The other day, my roommate found this picture, a 10001 pixel by 10001 pixel maze, with black pixels being the walls, and the white pixels representing traversable floor. Presumably, it was designed to be incredibly difficult to solve, at least my normal human means. However, once he showed the picture to me, I thought it was be an interesting problem to solve.
My first reaction was to use C++, since it has an advantage in terms of memory management. However, after googling around for about a while, the image processing portion of the problem was getting to be a real pain in C++. So, after using the File and ImageIO classes in Java, I was easily able to read in the bitmap to a 2D array.
For the solution to the problem, I have a 2D array of bytes and a LinkedList, with one unique class structure, the MazeNode class, which holds a parent MazeNode and x and y coordinates. The 2D array of bytes holds the image data, with a 0 for an open spot, a 1 for a closed spot, and a 2 for a spot that has already been traversed.

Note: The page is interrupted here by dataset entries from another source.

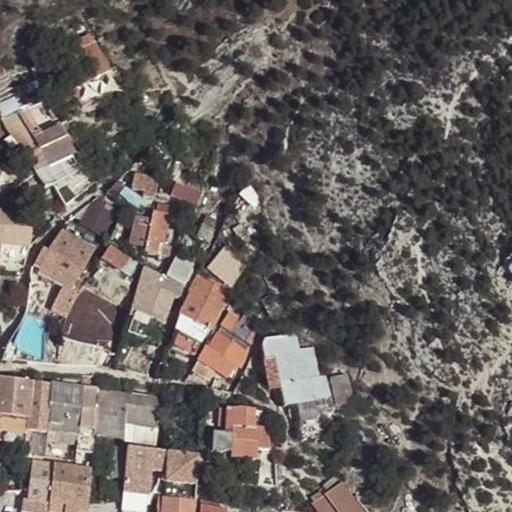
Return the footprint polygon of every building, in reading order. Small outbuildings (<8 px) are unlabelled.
[(89,35),(77,42),(82,51),(94,44),(89,35)] [(109,73),(94,44),(82,51),(77,42),(33,66),(39,79),(46,93),(71,79),(77,90),(109,73)] [(2,116),(8,127),(26,158),(39,150),(47,167),(77,152),(63,125),(34,140),(23,122),(16,109),(2,116)] [(152,201),(159,180),(136,174),(132,190),(143,193),(142,198),(152,201)] [(189,204),(196,207),(201,195),(194,192),(189,204)] [(114,214),(94,203),(83,221),(104,233),(114,214)] [(163,245),(171,206),(158,203),(156,210),(153,209),(152,218),(135,215),(130,244),(146,247),(145,253),(161,256),(163,245)] [(0,244),(30,247),(33,213),(0,209),(0,244)] [(206,254),(215,229),(202,224),(197,238),(203,241),(199,252),(206,254)] [(241,225),(232,231),(243,249),(253,242),(241,225)] [(93,247),(62,230),(51,252),(43,248),(33,266),(40,270),(37,275),(62,288),(50,312),(65,320),(78,295),(70,291),(93,247)] [(163,245),(161,256),(169,257),(171,247),(163,245)] [(129,259),(112,247),(103,260),(120,272),(129,259)] [(226,250),(209,269),(229,287),(246,267),(226,250)] [(167,277),(184,286),(193,271),(187,261),(178,257),(167,277)] [(165,323),(178,288),(163,283),(159,291),(152,288),(157,274),(143,269),(130,311),(129,316),(134,318),(137,312),(150,317),(165,323)] [(210,328),(223,300),(228,302),(232,293),(196,276),(180,314),(175,332),(201,345),(210,328)] [(129,316),(130,311),(94,291),(74,326),(94,337),(99,328),(122,340),(129,316)] [(273,297),(263,301),(271,318),(281,314),(273,297)] [(150,317),(137,312),(134,318),(133,321),(147,326),(150,317)] [(229,313),(220,329),(250,346),(256,336),(236,324),(239,319),(229,313)] [(99,328),(94,337),(119,351),(122,340),(99,328)] [(205,346),(192,371),(210,381),(216,369),(230,376),(237,364),(241,367),(252,347),(250,346),(220,329),(209,349),(205,346)] [(134,336),(127,334),(125,334),(123,342),(131,345),(134,336)] [(313,347),(300,350),(297,334),(266,340),(262,347),(270,391),(281,389),(284,408),(332,398),(327,377),(319,378),(313,347)] [(82,376),(82,389),(78,435),(94,436),(97,391),(99,376),(82,376)] [(0,379),(0,432),(26,434),(26,432),(31,383),(0,379)] [(47,434),(51,385),(31,383),(26,432),(47,434)] [(82,389),(51,385),(47,434),(46,441),(53,442),(54,433),(78,435),(82,389)] [(160,398),(97,391),(94,436),(124,440),(125,423),(136,425),(157,427),(160,398)] [(237,409),(227,409),(227,410),(219,410),(218,436),(212,435),(211,453),(232,454),(232,460),(254,461),(254,449),(267,450),(269,429),(253,428),(254,410),(237,408),(237,409)] [(157,427),(136,425),(135,437),(156,440),(157,427)] [(47,434),(26,432),(26,434),(25,442),(46,444),(46,441),(47,434)] [(78,435),(54,433),(53,442),(53,444),(77,446),(78,435)] [(78,435),(77,446),(76,453),(92,454),(94,436),(78,435)] [(144,511),(146,497),(150,496),(151,471),(164,472),(166,452),(127,449),(127,453),(125,480),(122,511),(144,511)] [(369,469),(377,461),(367,450),(359,458),(369,469)] [(110,479),(125,480),(127,453),(112,452),(110,479)] [(54,466),(32,463),(28,492),(27,501),(23,500),(22,511),(27,511),(48,511),(50,504),(54,466)] [(88,511),(91,470),(54,466),(50,504),(66,506),(65,511),(88,511)] [(312,505),(317,511),(362,511),(337,478),(324,487),(328,493),(314,503),(312,505)] [(162,499),(196,501),(196,483),(163,481),(162,499)] [(311,499),(314,503),(328,493),(324,487),(319,491),(319,492),(311,499)] [(194,511),(196,501),(162,499),(159,499),(157,511),(194,511)]
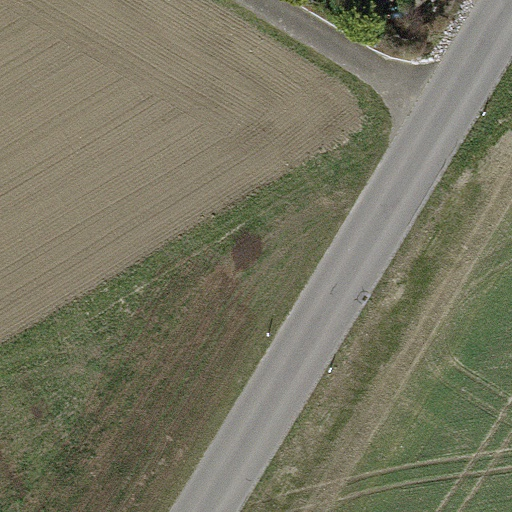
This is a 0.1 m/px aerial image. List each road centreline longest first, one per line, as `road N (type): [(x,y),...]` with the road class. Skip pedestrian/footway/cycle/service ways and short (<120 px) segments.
road 1 (tertiary): [(203,511),(511,0)]
road 2 (track): [(441,113),(253,0)]
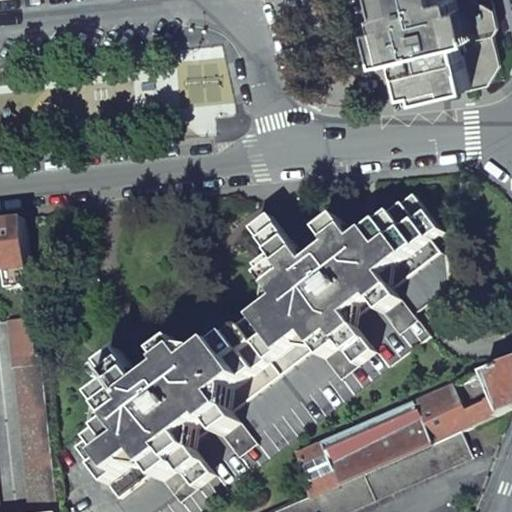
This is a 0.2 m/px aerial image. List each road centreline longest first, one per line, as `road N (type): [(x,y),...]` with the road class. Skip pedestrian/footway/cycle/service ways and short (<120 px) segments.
road 1 (unclassified): [(0,187),(294,152)]
road 2 (unclassified): [(294,152),(511,134)]
road 3 (residential): [(294,152),(242,13),(214,0)]
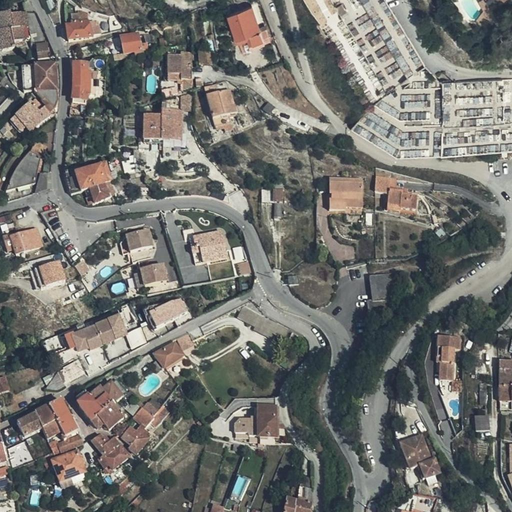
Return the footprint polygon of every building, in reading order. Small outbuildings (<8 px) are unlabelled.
[(252,0),(246,0),(231,6),(240,34),(249,31),(251,37),(264,32),(252,0)] [(56,1),(47,5),(49,10),(53,18),(58,16),(56,1)] [(7,10),(6,7),(0,8),(0,45),(30,39),(23,6),(7,10)] [(240,34),(231,6),(227,7),(237,35),(240,34)] [(64,23),(67,36),(89,32),(87,21),(90,21),(89,17),(86,17),(86,16),(84,16),(83,13),(82,12),(78,13),(79,16),(72,17),(73,21),(64,23)] [(140,41),(137,27),(119,32),(123,49),(145,43),(144,40),(140,41)] [(34,43),(35,54),(47,53),(45,43),(34,43)] [(164,51),(165,69),(177,69),(177,73),(188,73),(187,46),(177,46),(177,50),(164,51)] [(201,66),(212,64),(209,52),(198,54),(201,66)] [(54,69),(54,60),(44,61),(44,70),(54,69)] [(37,86),(55,86),(54,69),(44,70),(44,61),(21,61),(22,87),(35,87),(36,86),(37,86)] [(85,61),(68,62),(69,83),(69,95),(84,95),(85,90),(88,91),(88,85),(85,85),(86,71),(89,71),(89,67),(86,66),(85,61)] [(217,86),(215,77),(203,81),(204,91),(211,121),(227,117),(226,109),(234,107),(232,96),(227,97),(225,85),(217,86)] [(56,98),(55,86),(37,86),(36,86),(53,106),(54,102),(56,98)] [(104,95),(104,86),(92,86),(92,95),(104,95)] [(28,129),(51,110),(43,102),(37,108),(28,98),(13,111),(28,129)] [(173,130),(180,131),(181,106),(160,105),(160,111),(143,111),(142,136),(173,137),(173,130)] [(470,153),(511,150),(511,126),(478,128),(478,134),(469,134),(470,153)] [(4,188),(32,180),(38,152),(28,148),(24,153),(18,161),(12,168),(9,177),(4,188)] [(62,174),(67,192),(81,187),(87,186),(104,181),(110,179),(105,162),(62,174)] [(340,197),(356,201),(361,172),(328,167),(323,194),(340,197)] [(34,191),(48,186),(49,171),(38,170),(34,191)] [(388,174),(372,173),(372,187),(385,188),(384,200),(397,202),(397,204),(413,205),(414,191),(404,189),(398,188),(399,183),(393,182),(388,182),(388,174)] [(89,193),(83,194),(85,200),(90,199),(90,201),(108,196),(104,181),(87,186),(89,193)] [(144,182),(137,181),(136,194),(144,194),(144,182)] [(269,184),(260,185),(260,196),(269,196),(269,184)] [(278,195),(277,184),(269,184),(269,196),(278,195)] [(122,232),(126,249),(148,243),(144,226),(122,232)] [(217,228),(185,235),(192,261),(223,254),(217,228)] [(13,254),(23,251),(39,246),(35,230),(19,235),(17,231),(0,236),(0,239),(3,253),(12,250),(13,254)] [(119,251),(126,249),(122,232),(116,239),(119,251)] [(25,257),(23,251),(13,254),(15,260),(25,257)] [(62,251),(30,263),(40,291),(68,281),(63,270),(66,269),(64,263),(67,262),(62,251)] [(236,271),(251,267),(249,256),(234,259),(236,271)] [(137,271),(140,283),(162,277),(158,263),(136,268),(137,271)] [(132,285),(140,283),(137,271),(129,273),(132,285)] [(294,272),(283,273),(284,280),(295,280),(294,272)] [(393,274),(367,277),(370,301),(364,302),(367,327),(389,329),(387,302),(396,301),(393,274)] [(184,312),(177,299),(141,309),(152,329),(184,312)] [(266,319),(248,310),(247,310),(244,315),(262,326),(265,321),(266,319)] [(278,329),(265,321),(262,326),(275,334),(278,329)] [(141,336),(136,325),(124,331),(130,342),(141,336)] [(439,380),(451,380),(451,349),(457,350),(458,339),(434,338),(434,365),(439,365),(439,380)] [(171,340),(153,353),(162,365),(179,351),(171,340)] [(66,361),(73,373),(80,369),(73,357),(66,361)] [(66,377),(73,373),(66,361),(59,364),(60,366),(66,377)] [(511,369),(511,362),(496,363),(496,370),(511,369)] [(60,366),(53,369),(59,380),(66,377),(60,366)] [(59,380),(53,369),(44,379),(34,391),(44,392),(47,392),(62,384),(59,380)] [(511,385),(511,369),(496,370),(496,386),(511,385)] [(124,390),(113,377),(98,388),(96,385),(86,393),(92,402),(98,410),(109,402),(102,393),(111,386),(118,395),(122,391),(124,390)] [(462,382),(442,383),(443,392),(462,391),(462,382)] [(511,400),(511,385),(496,386),(497,401),(510,401),(511,400)] [(121,404),(124,402),(118,395),(111,386),(102,393),(109,402),(98,410),(92,402),(82,410),(94,425),(99,420),(105,426),(108,424),(119,414),(115,409),(121,404)] [(85,394),(81,389),(73,396),(76,401),(85,394)] [(124,402),(129,397),(122,391),(118,395),(124,402)] [(92,402),(86,393),(85,394),(76,401),(82,410),(92,402)] [(66,414),(57,397),(45,404),(48,410),(56,427),(60,434),(73,428),(66,414)] [(139,406),(133,401),(129,397),(124,402),(121,404),(131,413),(139,406)] [(151,412),(154,408),(143,399),(140,403),(135,398),(133,401),(139,406),(149,414),(151,412)] [(48,410),(45,404),(31,411),(38,426),(42,435),(56,427),(48,410)] [(260,408),(253,405),(254,433),(255,440),(269,439),(269,433),(272,433),(272,414),(275,413),(274,406),(260,408)] [(141,424),(145,419),(149,414),(139,406),(131,413),(129,414),(141,424)] [(38,426),(31,411),(13,420),(20,437),(38,426)] [(155,415),(151,412),(149,414),(145,419),(149,422),(155,415)] [(475,434),(488,430),(484,416),(471,419),(475,434)] [(117,435),(127,442),(136,432),(132,428),(126,424),(117,435)] [(127,442),(124,445),(132,452),(146,434),(142,430),(139,428),(136,432),(127,442)] [(52,440),(55,447),(55,449),(79,440),(75,432),(53,440),(52,440)] [(100,455),(96,459),(99,466),(105,463),(108,467),(125,454),(117,443),(109,448),(104,441),(97,432),(92,436),(89,432),(86,435),(92,444),(100,455)] [(417,461),(422,475),(439,468),(433,455),(429,456),(420,433),(405,439),(414,463),(417,461)] [(44,440),(48,449),(55,447),(52,440),(53,440),(52,436),(44,440)] [(109,448),(117,443),(111,436),(104,441),(109,448)] [(73,448),(48,458),(58,485),(68,481),(65,474),(80,469),(73,448)] [(114,481),(120,488),(123,485),(118,477),(114,481)] [(234,492),(243,496),(249,480),(240,477),(234,492)] [(104,490),(109,498),(120,488),(114,481),(104,490)] [(307,511),(310,486),(297,485),(295,498),(281,497),(279,511),(307,511)]
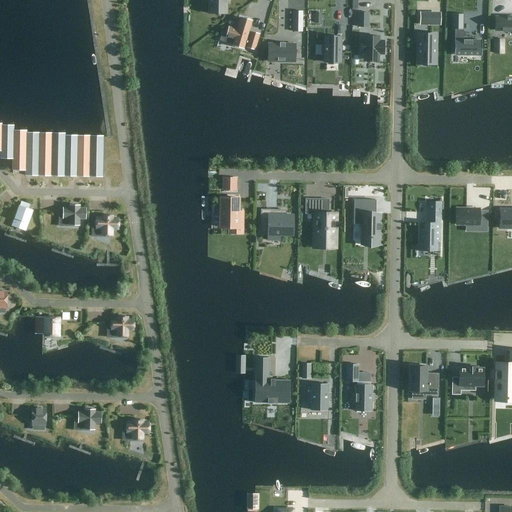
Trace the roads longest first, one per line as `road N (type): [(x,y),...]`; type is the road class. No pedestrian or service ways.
road 1 (residential): [(399,0),(396,178)]
road 2 (residential): [(396,178),(393,343)]
road 3 (residential): [(393,343),(390,504)]
road 4 (residential): [(255,175),(396,178)]
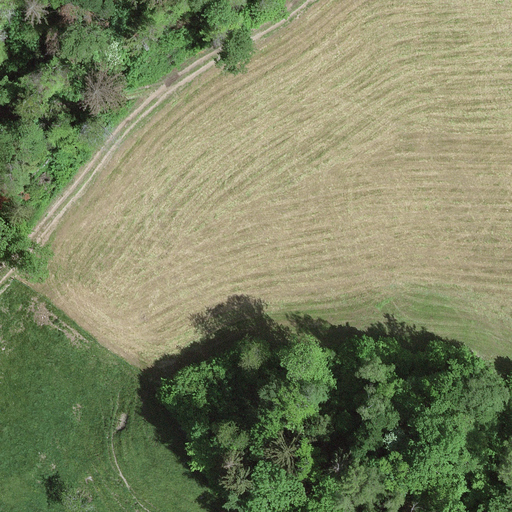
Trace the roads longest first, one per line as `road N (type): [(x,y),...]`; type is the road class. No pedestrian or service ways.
road 1 (track): [(0,277),(148,106),(304,0)]
road 2 (track): [(159,98),(148,92),(0,111)]
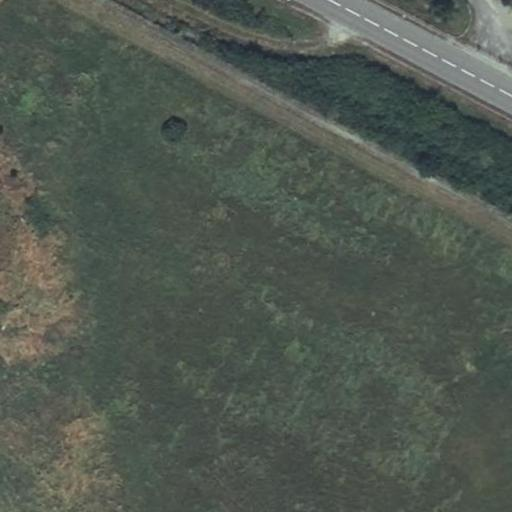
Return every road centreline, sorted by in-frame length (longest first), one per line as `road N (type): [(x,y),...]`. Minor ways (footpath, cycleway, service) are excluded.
road 1 (unclassified): [(335,0),(511,95)]
road 2 (track): [(351,8),(329,36),(297,48),(243,34),(182,0)]
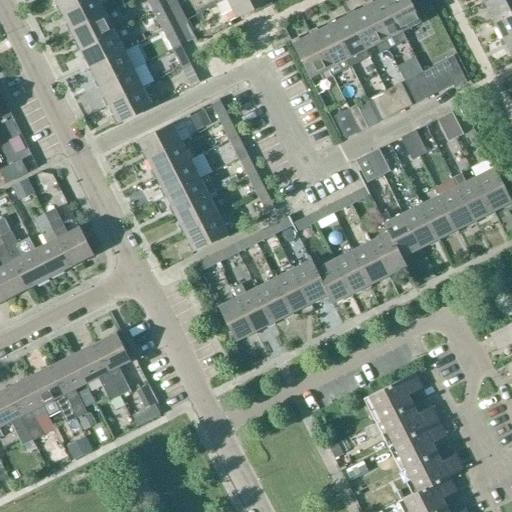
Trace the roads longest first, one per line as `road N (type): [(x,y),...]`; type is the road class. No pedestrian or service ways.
road 1 (residential): [(134,277),(0,1)]
road 2 (residential): [(217,428),(433,318)]
road 3 (residential): [(217,428),(134,277)]
road 4 (residential): [(505,467),(433,318)]
road 5 (residential): [(134,277),(0,345)]
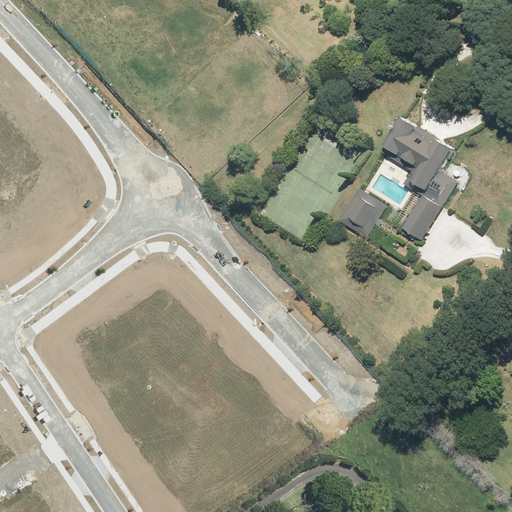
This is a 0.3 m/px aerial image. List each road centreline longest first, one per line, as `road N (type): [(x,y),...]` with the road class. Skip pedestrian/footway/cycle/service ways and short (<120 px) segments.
road 1 (residential): [(180,208),(361,412)]
road 2 (residential): [(150,171),(0,7)]
road 3 (residential): [(0,329),(150,211)]
road 4 (residential): [(152,382),(247,487)]
road 5 (residential): [(0,335),(69,439)]
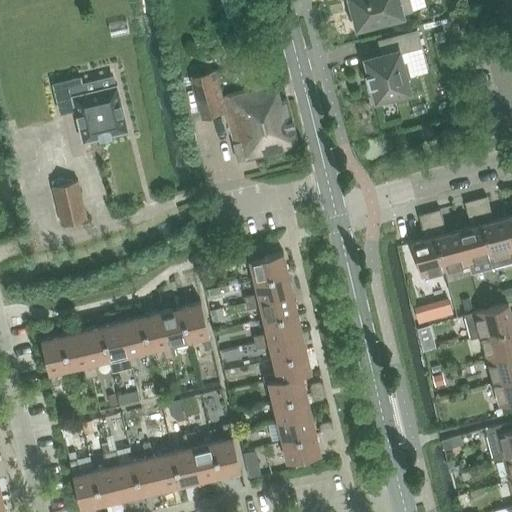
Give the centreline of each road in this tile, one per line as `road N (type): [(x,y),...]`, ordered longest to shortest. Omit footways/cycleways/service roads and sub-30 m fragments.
road 1 (unclassified): [(402,494),(330,215)]
road 2 (unclassified): [(330,215),(276,0)]
road 3 (residential): [(330,215),(511,164)]
road 4 (residential): [(41,511),(0,333)]
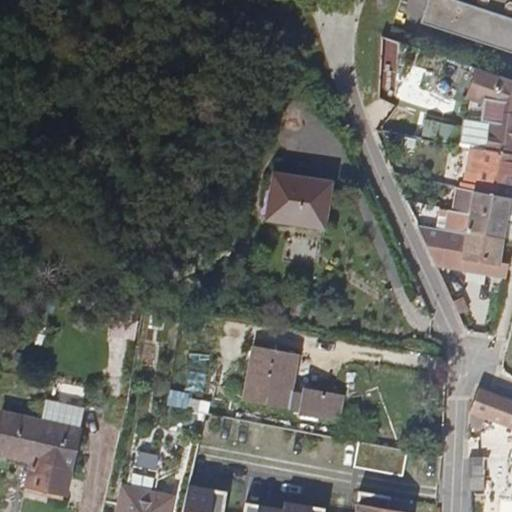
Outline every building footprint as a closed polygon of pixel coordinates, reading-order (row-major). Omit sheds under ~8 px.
[(511,0),(424,0),(416,24),(511,54),(511,0)] [(511,78),(479,67),(470,96),(487,102),(483,120),(493,122),(487,151),(511,156),(511,78)] [(471,148),(470,157),(481,159),(476,190),(511,198),(511,193),(511,156),(487,151),(484,151),(471,148)] [(470,157),(462,187),(476,190),(481,159),(470,157)] [(274,174),(269,218),(325,226),(332,182),(274,174)] [(460,186),(456,209),(508,220),(509,213),(511,213),(511,197),(511,198),(476,190),(462,187),(460,186)] [(443,207),(439,228),(465,233),(504,239),(508,220),(456,209),(443,207)] [(459,270),(506,278),(508,264),(500,262),(504,239),(465,233),(462,246),(454,244),(453,242),(422,236),(435,264),(460,267),(459,270)] [(458,288),(448,292),(459,315),(471,309),(465,294),(462,295),(458,288)] [(110,336),(135,341),(143,305),(118,299),(110,336)] [(253,347),(243,399),(297,408),(297,411),(336,418),(340,395),(302,388),(300,394),(286,391),(293,353),(253,347)] [(511,400),(477,387),(470,411),(469,425),(481,429),(486,419),(511,429),(511,400)] [(79,428),(76,427),(80,407),(44,399),(40,418),(31,458),(26,483),(65,491),(79,428)] [(167,425),(186,429),(190,409),(171,406),(167,425)] [(0,411),(0,451),(31,458),(40,418),(0,409),(0,411)] [(190,409),(186,429),(185,434),(198,437),(199,435),(203,413),(190,409)] [(370,468),(375,443),(359,440),(354,465),(370,468)] [(370,468),(403,474),(408,449),(375,443),(370,468)] [(503,456),(470,455),(470,477),(503,477),(503,456)] [(115,511),(165,511),(169,497),(154,493),(157,476),(129,471),(126,487),(121,485),(115,511)] [(222,511),(226,491),(189,483),(182,511),(222,511)] [(408,511),(410,498),(356,491),(353,511),(408,511)] [(321,511),(323,506),(282,502),(281,509),(243,505),(242,511),(321,511)]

The LinkedList essentially works as a queue. While the LinkedList isn’t empty, a MazeNode is popped off of the list which correlates to a pixel on the map. If the coordinates equal the end coordinates of the maze, then the MazeNode is returned. The program then marks this spot in the 2D array as a 2, then checks the pixel directly upwards, downwards, and to the left or right of the pixel to see if there are any open spots that haven’t been traversed yet. If there are, then a new MazeNode is created in these coordinates, with the current MazeNode as the parent, and it is then added to the LinkedList. We then grab the next MazeNode, and the cycle continues. In this way, we essentially do a breadth-first search of the maze, and the length of the chain of MazeNodes returned is the length of the solution of the array. After a solution is found, I modify the ImageData orginally read in to trace the solution path, then output the maze with the solution traced onto it.
It takes about 20 seconds to run though on my computer, but here is a link to the project so you can a) try it out for yourself, and b) generate the solution if you want, because for some reason adding a 3rd color to the bitmap increases the file size from ~10MB to ~300MB, which is unfeasible to host and download.
It’s not especially impressive, but I thought it was a fun little project.